Please repeat the data below exactly, with the pictures removed.

STORED DATA:
=====
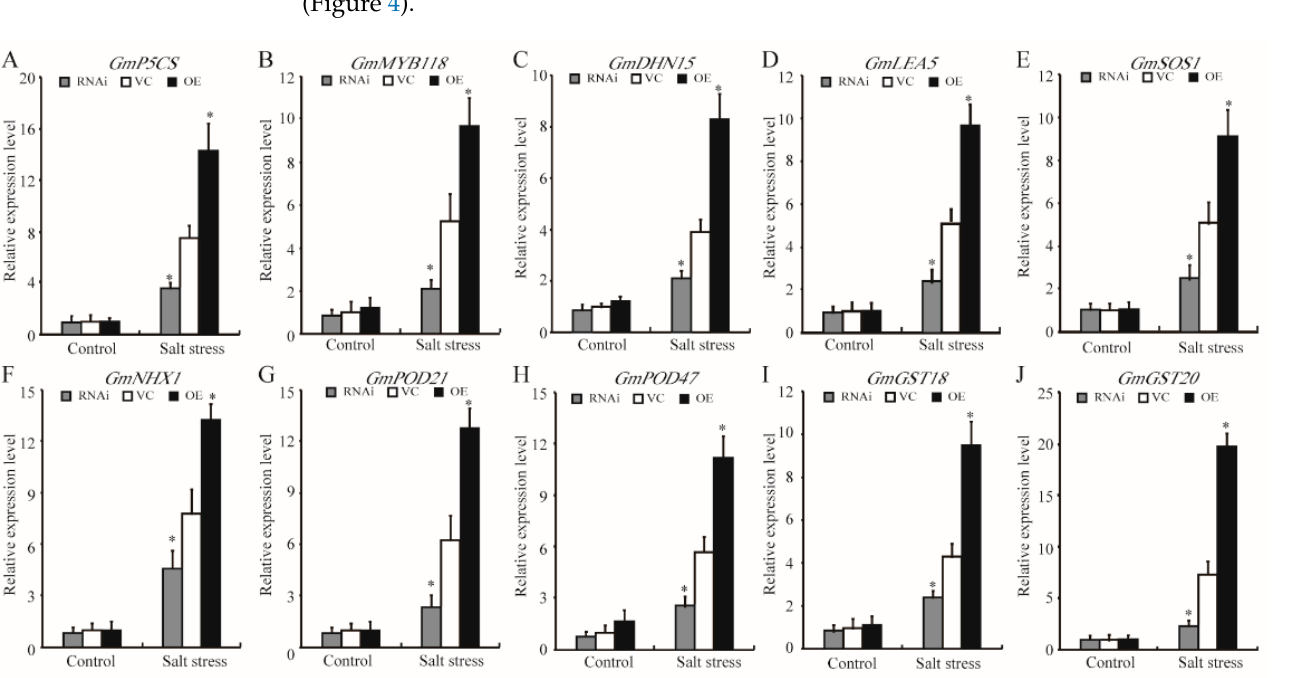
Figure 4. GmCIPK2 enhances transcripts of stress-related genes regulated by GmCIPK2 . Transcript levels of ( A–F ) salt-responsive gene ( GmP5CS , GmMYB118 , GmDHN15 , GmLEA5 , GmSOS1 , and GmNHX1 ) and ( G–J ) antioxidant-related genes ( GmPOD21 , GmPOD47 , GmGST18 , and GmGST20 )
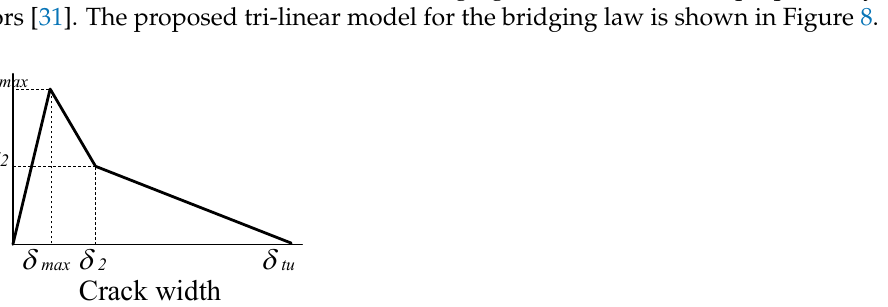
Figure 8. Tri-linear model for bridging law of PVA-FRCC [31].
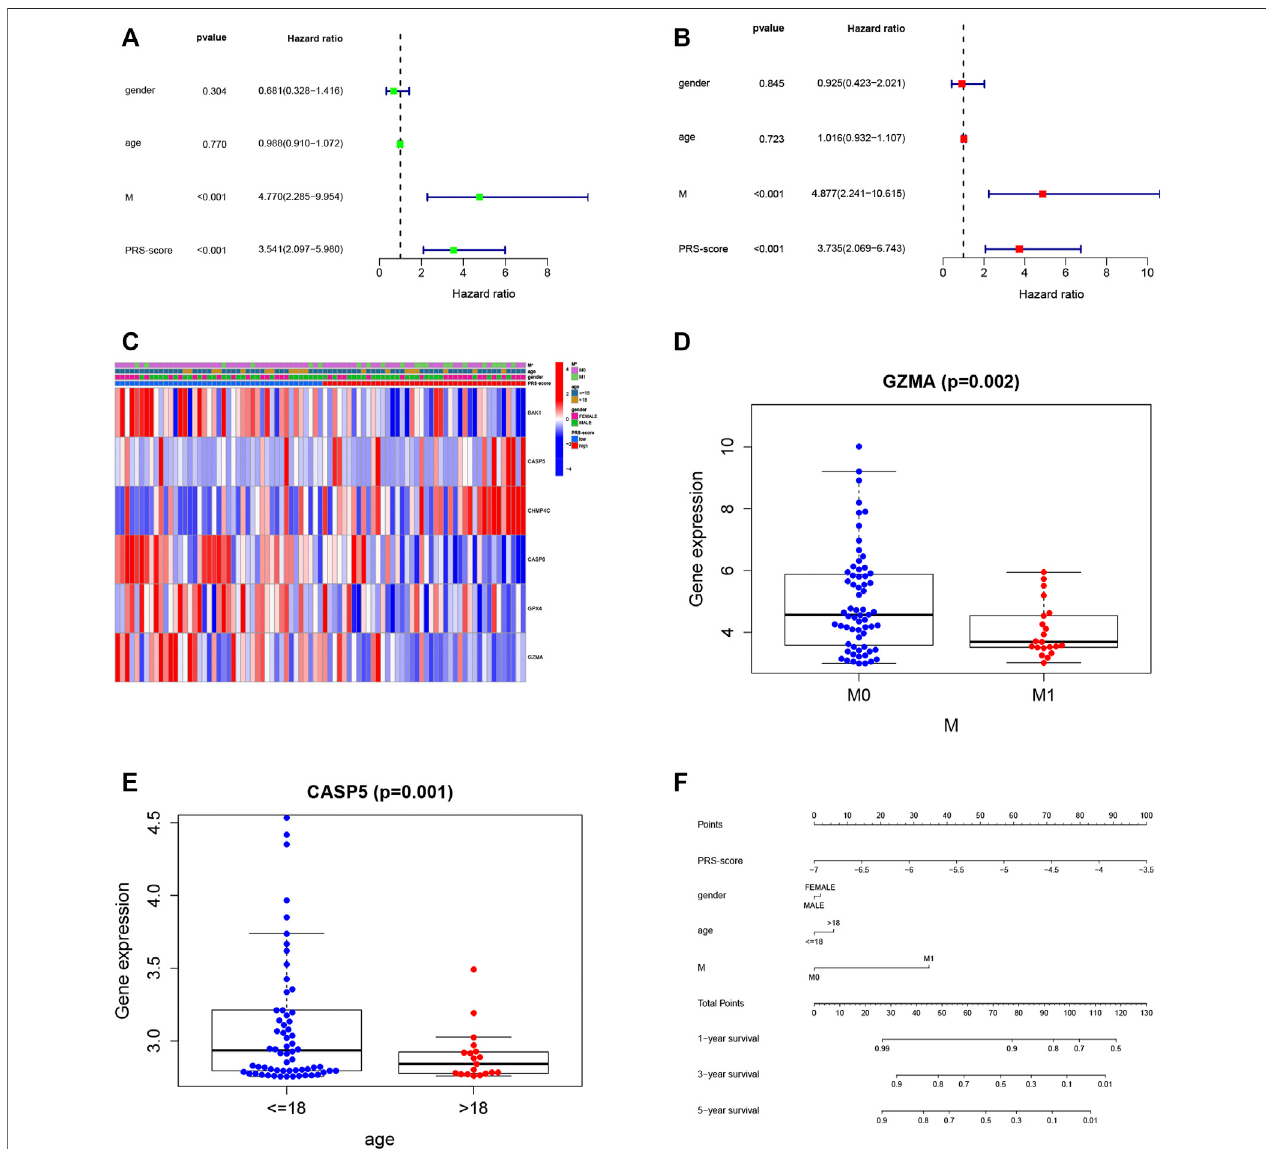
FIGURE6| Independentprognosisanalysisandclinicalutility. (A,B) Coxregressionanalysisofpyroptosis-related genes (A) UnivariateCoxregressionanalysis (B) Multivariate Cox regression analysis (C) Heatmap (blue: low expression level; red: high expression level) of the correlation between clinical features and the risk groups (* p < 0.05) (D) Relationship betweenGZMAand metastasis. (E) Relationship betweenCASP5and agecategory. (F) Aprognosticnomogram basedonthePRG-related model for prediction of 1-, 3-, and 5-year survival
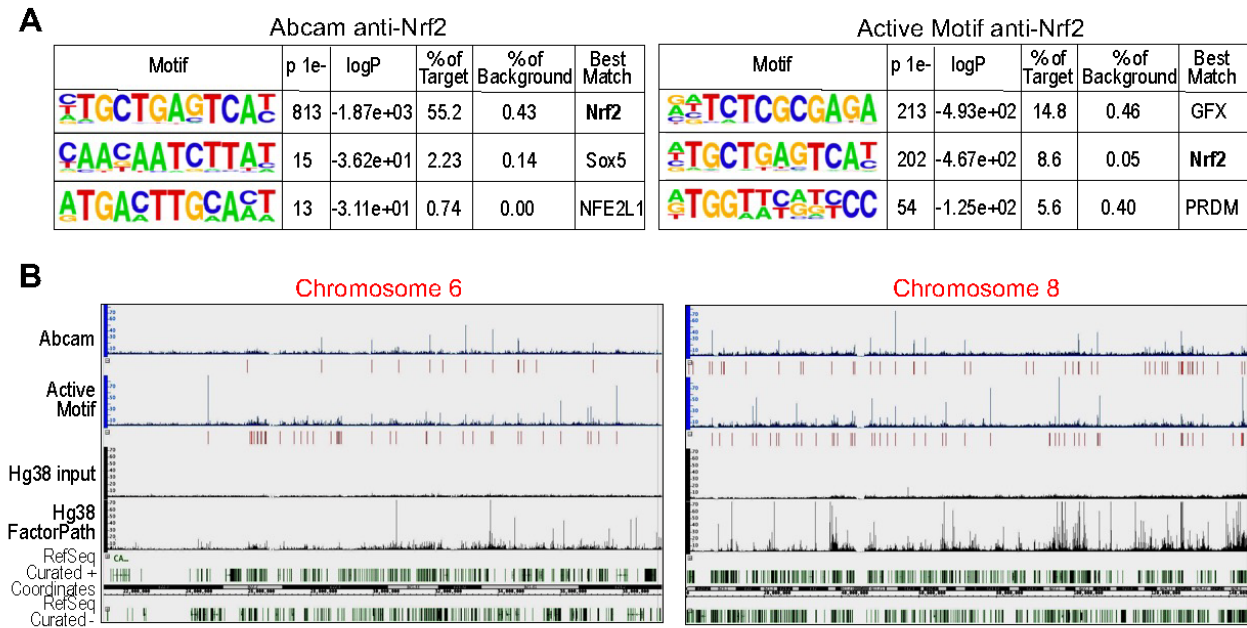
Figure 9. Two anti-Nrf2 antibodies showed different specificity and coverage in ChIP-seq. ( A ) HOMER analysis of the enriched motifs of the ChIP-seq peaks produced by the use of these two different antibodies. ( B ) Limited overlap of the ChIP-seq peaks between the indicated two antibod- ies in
=====
REPLY TO THE EXERCISE:
Figure 4. GmCIPK2 enhances transcripts of stress-related genes regulated by GmCIPK2 . Transcript levels of ( A–F ) salt-responsive gene ( GmP5CS , GmMYB118 , GmDHN15 , GmLEA5 , GmSOS1 , and GmNHX1 ) and ( G–J ) antioxidant-related genes ( GmPOD21 , GmPOD47 , GmGST18 , and GmGST20 )
Figure 8. Tri-linear model for bridging law of PVA-FRCC [31].
FIGURE6| Independentprognosisanalysisandclinicalutility. (A,B) Coxregressionanalysisofpyroptosis-related genes (A) UnivariateCoxregressionanalysis (B) Multivariate Cox regression analysis (C) Heatmap (blue: low expression level; red: high expression level) of the correlation between clinical features and the risk groups (* p < 0.05) (D) Relationship betweenGZMAand metastasis. (E) Relationship betweenCASP5and agecategory. (F) Aprognosticnomogram basedonthePRG-related model for prediction of 1-, 3-, and 5-year survival
Figure 9. Two anti-Nrf2 antibodies showed different specificity and coverage in ChIP-seq. ( A ) HOMER analysis of the enriched motifs of the ChIP-seq peaks produced by the use of these two different antibodies. ( B ) Limited overlap of the ChIP-seq peaks between the indicated two antibod- ies in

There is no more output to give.